> _To do_:
Please put everything from the start of the items down to the line containing "Pacte civil de solidarité (PACS)", both ends included, into a numbered list with blank lines left out.
======== Excerpted records ========
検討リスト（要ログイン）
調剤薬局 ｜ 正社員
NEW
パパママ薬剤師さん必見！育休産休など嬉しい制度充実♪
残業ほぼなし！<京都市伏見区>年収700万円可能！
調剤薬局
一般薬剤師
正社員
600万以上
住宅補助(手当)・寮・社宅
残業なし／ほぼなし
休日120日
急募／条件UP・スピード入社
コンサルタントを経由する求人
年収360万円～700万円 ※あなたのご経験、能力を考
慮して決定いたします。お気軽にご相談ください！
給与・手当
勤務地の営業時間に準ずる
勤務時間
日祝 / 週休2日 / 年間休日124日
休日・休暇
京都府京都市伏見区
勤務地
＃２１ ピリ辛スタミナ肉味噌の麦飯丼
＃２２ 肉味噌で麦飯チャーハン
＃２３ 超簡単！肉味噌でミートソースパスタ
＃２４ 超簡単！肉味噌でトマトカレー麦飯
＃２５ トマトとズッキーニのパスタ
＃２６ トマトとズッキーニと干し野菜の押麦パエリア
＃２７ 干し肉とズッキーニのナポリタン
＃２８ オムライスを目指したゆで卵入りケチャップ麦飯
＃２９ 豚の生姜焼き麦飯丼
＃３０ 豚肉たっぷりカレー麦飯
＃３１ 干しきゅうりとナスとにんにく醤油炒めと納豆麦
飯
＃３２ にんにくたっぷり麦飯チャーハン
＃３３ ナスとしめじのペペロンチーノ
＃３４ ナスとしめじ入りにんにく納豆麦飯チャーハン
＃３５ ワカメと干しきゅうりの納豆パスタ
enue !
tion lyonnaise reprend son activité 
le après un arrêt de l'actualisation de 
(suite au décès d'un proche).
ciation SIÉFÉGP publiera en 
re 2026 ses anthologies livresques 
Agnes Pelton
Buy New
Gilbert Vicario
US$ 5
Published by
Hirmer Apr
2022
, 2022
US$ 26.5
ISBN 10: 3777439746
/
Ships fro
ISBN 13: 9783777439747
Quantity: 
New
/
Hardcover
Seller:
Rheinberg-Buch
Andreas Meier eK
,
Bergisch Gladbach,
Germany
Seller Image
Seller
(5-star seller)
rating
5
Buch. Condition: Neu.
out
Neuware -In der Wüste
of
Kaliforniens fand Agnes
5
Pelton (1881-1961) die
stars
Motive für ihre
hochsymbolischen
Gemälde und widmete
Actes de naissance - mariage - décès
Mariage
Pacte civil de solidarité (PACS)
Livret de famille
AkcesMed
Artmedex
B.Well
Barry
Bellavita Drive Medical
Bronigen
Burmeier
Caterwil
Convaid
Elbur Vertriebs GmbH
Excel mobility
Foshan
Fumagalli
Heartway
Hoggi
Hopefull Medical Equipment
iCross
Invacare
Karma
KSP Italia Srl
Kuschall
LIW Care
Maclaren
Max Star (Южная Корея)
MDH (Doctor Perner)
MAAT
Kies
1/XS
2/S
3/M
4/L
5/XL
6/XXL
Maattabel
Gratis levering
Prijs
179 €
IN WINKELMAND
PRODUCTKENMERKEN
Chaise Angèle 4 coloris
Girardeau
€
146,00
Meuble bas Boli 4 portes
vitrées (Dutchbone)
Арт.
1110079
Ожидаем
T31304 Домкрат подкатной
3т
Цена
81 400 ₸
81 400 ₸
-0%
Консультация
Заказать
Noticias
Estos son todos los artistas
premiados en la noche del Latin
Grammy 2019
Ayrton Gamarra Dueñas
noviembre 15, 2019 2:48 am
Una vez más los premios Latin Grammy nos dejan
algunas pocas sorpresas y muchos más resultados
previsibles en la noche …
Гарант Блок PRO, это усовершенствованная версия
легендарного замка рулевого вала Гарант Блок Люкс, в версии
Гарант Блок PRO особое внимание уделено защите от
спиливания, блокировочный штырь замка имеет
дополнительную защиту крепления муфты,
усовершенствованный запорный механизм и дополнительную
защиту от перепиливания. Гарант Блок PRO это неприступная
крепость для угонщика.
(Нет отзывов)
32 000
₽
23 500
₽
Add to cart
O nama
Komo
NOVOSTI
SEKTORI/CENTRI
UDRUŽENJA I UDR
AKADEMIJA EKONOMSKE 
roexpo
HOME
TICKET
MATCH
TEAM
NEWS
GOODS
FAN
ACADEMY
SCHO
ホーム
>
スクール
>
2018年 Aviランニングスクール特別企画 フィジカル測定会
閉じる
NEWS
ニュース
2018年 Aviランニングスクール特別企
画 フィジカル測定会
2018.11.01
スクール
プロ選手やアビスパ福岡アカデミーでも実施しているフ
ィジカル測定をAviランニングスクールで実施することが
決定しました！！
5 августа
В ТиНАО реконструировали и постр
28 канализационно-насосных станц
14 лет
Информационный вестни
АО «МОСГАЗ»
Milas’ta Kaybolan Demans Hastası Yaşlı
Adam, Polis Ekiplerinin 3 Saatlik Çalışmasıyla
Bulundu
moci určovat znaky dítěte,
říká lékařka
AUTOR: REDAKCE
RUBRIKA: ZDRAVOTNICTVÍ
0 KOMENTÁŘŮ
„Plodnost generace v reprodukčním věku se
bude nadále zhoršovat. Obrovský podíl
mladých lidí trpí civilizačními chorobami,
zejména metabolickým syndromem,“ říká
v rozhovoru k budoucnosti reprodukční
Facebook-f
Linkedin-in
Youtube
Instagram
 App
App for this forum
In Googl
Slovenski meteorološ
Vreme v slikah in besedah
========
> _The answer_:
1. 検討リスト（要ログイン）
2. 調剤薬局 ｜ 正社員
3. NEW
4. パパママ薬剤師さん必見！育休産休など嬉しい制度充実♪
5. 残業ほぼなし！<京都市伏見区>年収700万円可能！
6. 調剤薬局
7. 一般薬剤師
8. 正社員
9. 600万以上
10. 住宅補助(手当)・寮・社宅
11. 残業なし／ほぼなし
12. 休日120日
13. 急募／条件UP・スピード入社
14. コンサルタントを経由する求人
15. 年収360万円～700万円 ※あなたのご経験、能力を考
16. 慮して決定いたします。お気軽にご相談ください！
17. 給与・手当
18. 勤務地の営業時間に準ずる
19. 勤務時間
20. 日祝 / 週休2日 / 年間休日124日
21. 休日・休暇
22. 京都府京都市伏見区
23. 勤務地
24. ＃２１ ピリ辛スタミナ肉味噌の麦飯丼
25. ＃２２ 肉味噌で麦飯チャーハン
26. ＃２３ 超簡単！肉味噌でミートソースパスタ
27. ＃２４ 超簡単！肉味噌でトマトカレー麦飯
28. ＃２５ トマトとズッキーニのパスタ
29. ＃２６ トマトとズッキーニと干し野菜の押麦パエリア
30. ＃２７ 干し肉とズッキーニのナポリタン
31. ＃２８ オムライスを目指したゆで卵入りケチャップ麦飯
32. ＃２９ 豚の生姜焼き麦飯丼
33. ＃３０ 豚肉たっぷりカレー麦飯
34. ＃３１ 干しきゅうりとナスとにんにく醤油炒めと納豆麦
35. 飯
36. ＃３２ にんにくたっぷり麦飯チャーハン
37. ＃３３ ナスとしめじのペペロンチーノ
38. ＃３４ ナスとしめじ入りにんにく納豆麦飯チャーハン
39. ＃３５ ワカメと干しきゅうりの納豆パスタ
40. enue !
41. tion lyonnaise reprend son activité 
42. le après un arrêt de l'actualisation de 
43. (suite au décès d'un proche).
44. ciation SIÉFÉGP publiera en 
45. re 2026 ses anthologies livresques 
46. Agnes Pelton
47. Buy New
48. Gilbert Vicario
49. US$ 5
50. Published by
51. Hirmer Apr
52. 2022
53. , 2022
54. US$ 26.5
55. ISBN 10: 3777439746
56. /
57. Ships fro
58. ISBN 13: 9783777439747
59. Quantity: 
60. New
61. /
62. Hardcover
63. Seller:
64. Rheinberg-Buch
65. Andreas Meier eK
66. ,
67. Bergisch Gladbach,
68. Germany
69. Seller Image
70. Seller
71. (5-star seller)
72. rating
73. 5
74. Buch. Condition: Neu.
75. out
76. Neuware -In der Wüste
77. of
78. Kaliforniens fand Agnes
79. 5
80. Pelton (1881-1961) die
81. stars
82. Motive für ihre
83. hochsymbolischen
84. Gemälde und widmete
85. Actes de naissance - mariage - décès
86. Mariage
87. Pacte civil de solidarité (PACS)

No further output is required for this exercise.